Instructions to follow: Render the entries below as a JSON list of strings with one string per line. Omit blank lines and leave out the pictures.

Data to process:
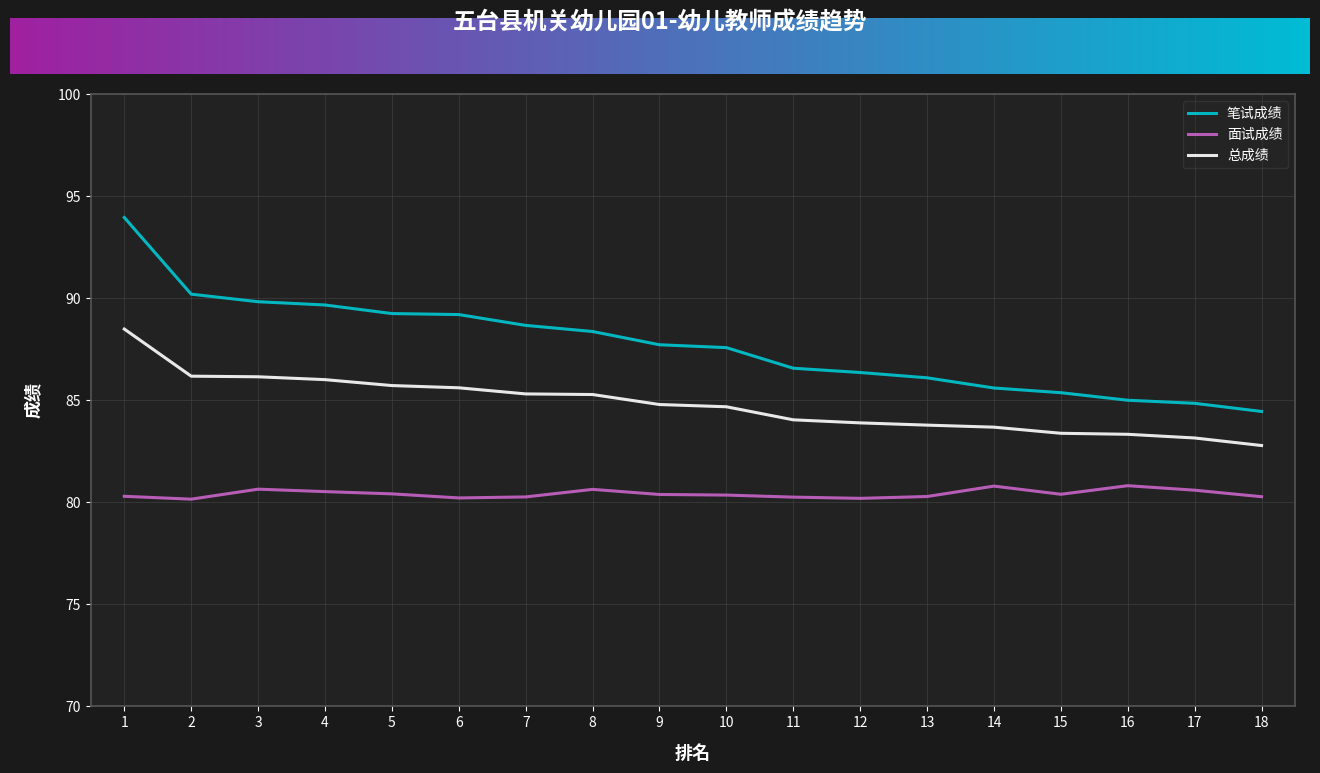

What is the sum of the 笔试成绩 values at 14 and 13?

171.7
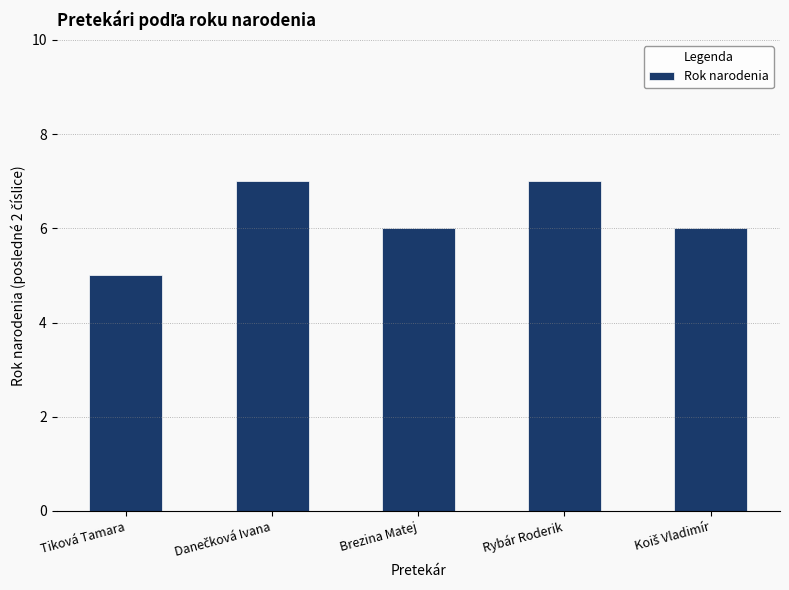

What value does the data have at Brezina Matej?

6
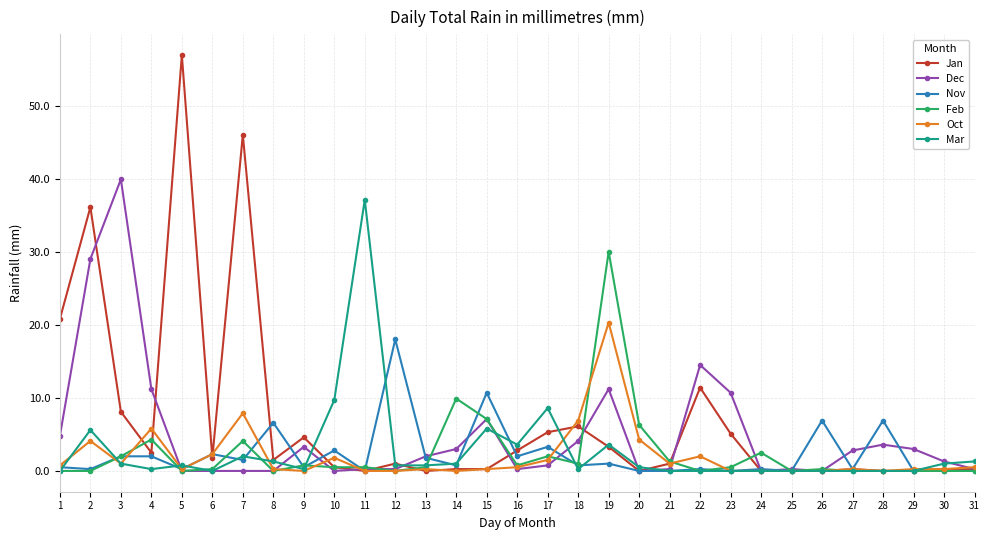

What is the difference between the highest and lowest values at 8?

6.6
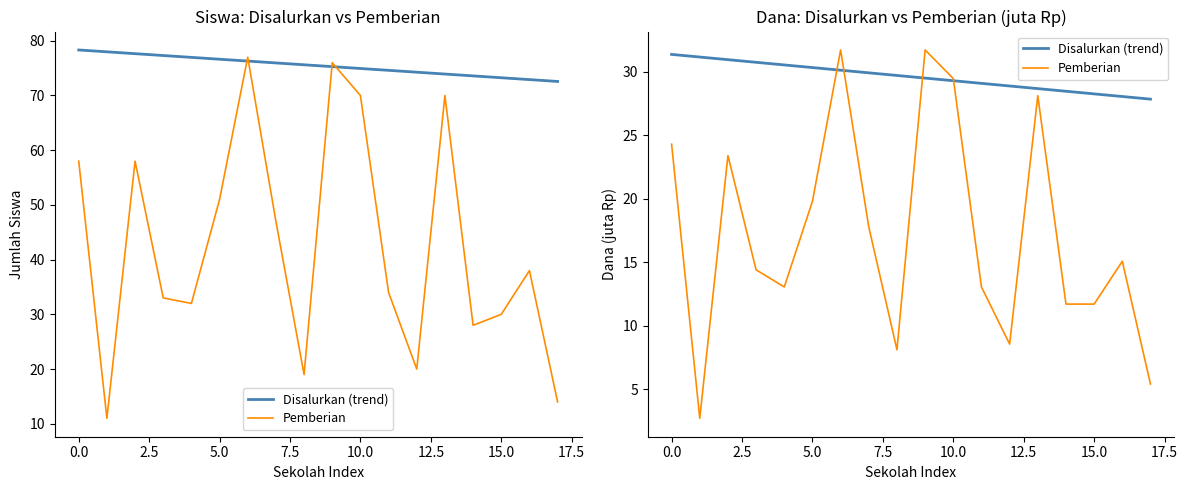

What are all the series names shown in the legend?

Disalurkan (trend), Pemberian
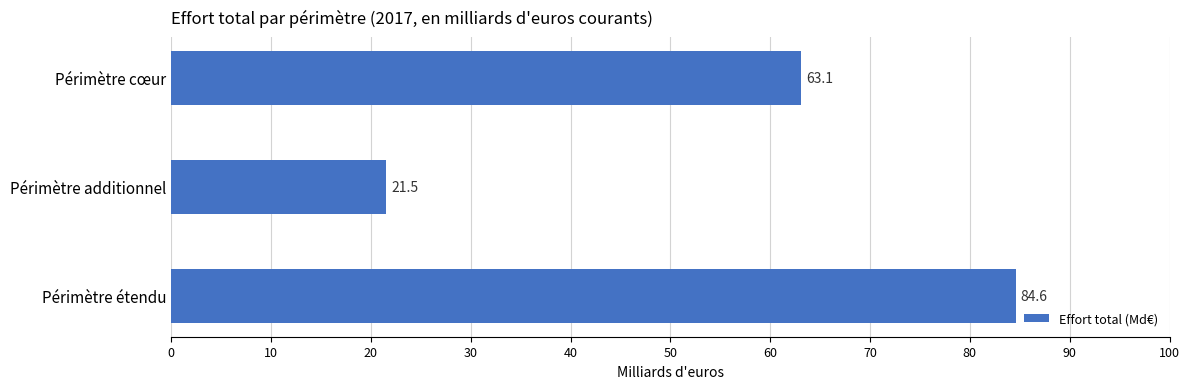

Reading top to bottom, what are all the values shown in this chart?

Périmètre cœur=63.1	Périmètre additionnel=21.5	Périmètre étendu=84.6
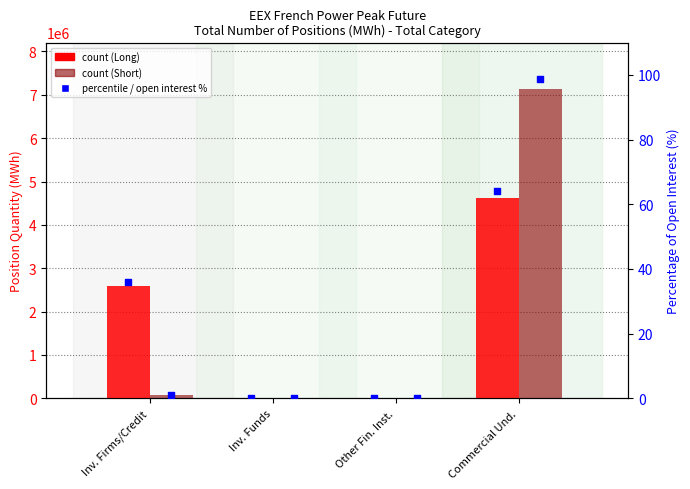

Which series has the largest total across all categories?

Long (MWh)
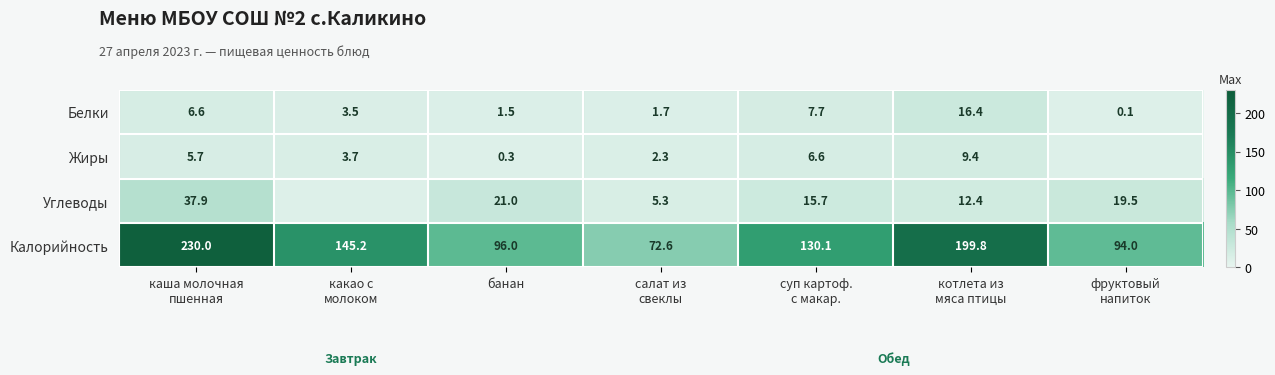

What is the difference between the second highest and second lowest values in the Калорийность series?

105.8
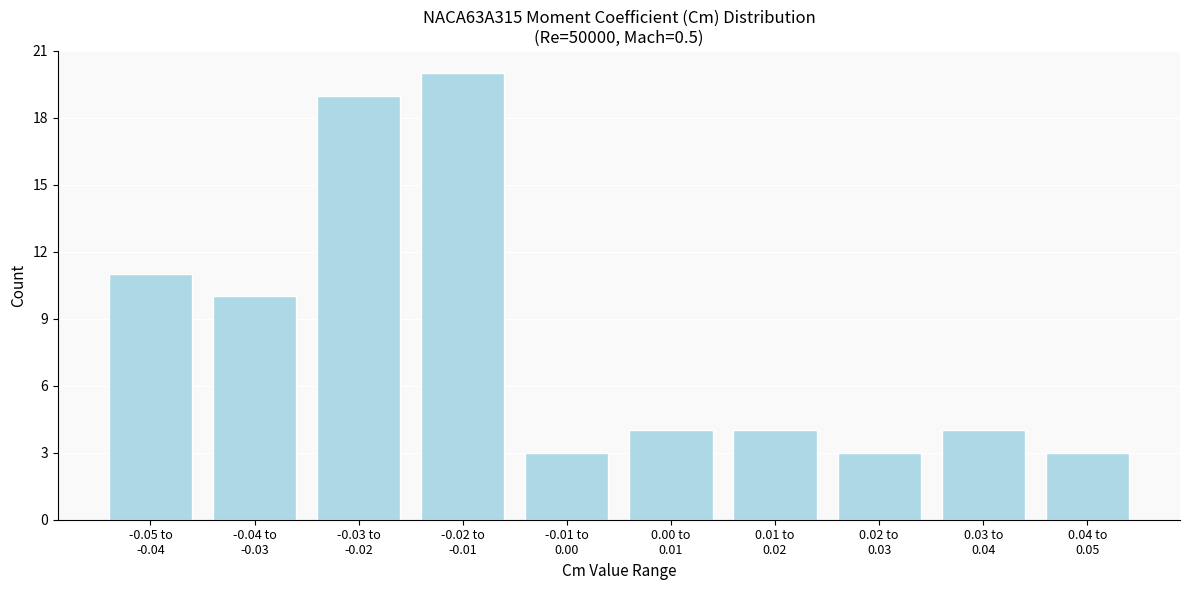

Reading left to right, transcribe all the data shown in this chart.

11	10	19	20	3	4	4	3	4	3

Exercise output:
[
  "What is the sum of the 笔试成绩 values at 14 and 13?",
  "171.7",
  "What value does the data have at Brezina Matej?",
  "6",
  "What is the difference between the highest and lowest values at 8?",
  "6.6",
  "What are all the series names shown in the legend?",
  "Disalurkan (trend), Pemberian",
  "Reading top to bottom, what are all the values shown in this chart?",
  "Périmètre cœur=63.1\tPérimètre additionnel=21.5\tPérimètre étendu=84.6",
  "Which series has the largest total across all categories?",
  "Long (MWh)",
  "What is the difference between the second highest and second lowest values in the Калорийность series?",
  "105.8",
  "Reading left to right, transcribe all the data shown in this chart.",
  "11\t10\t19\t20\t3\t4\t4\t3\t4\t3"
]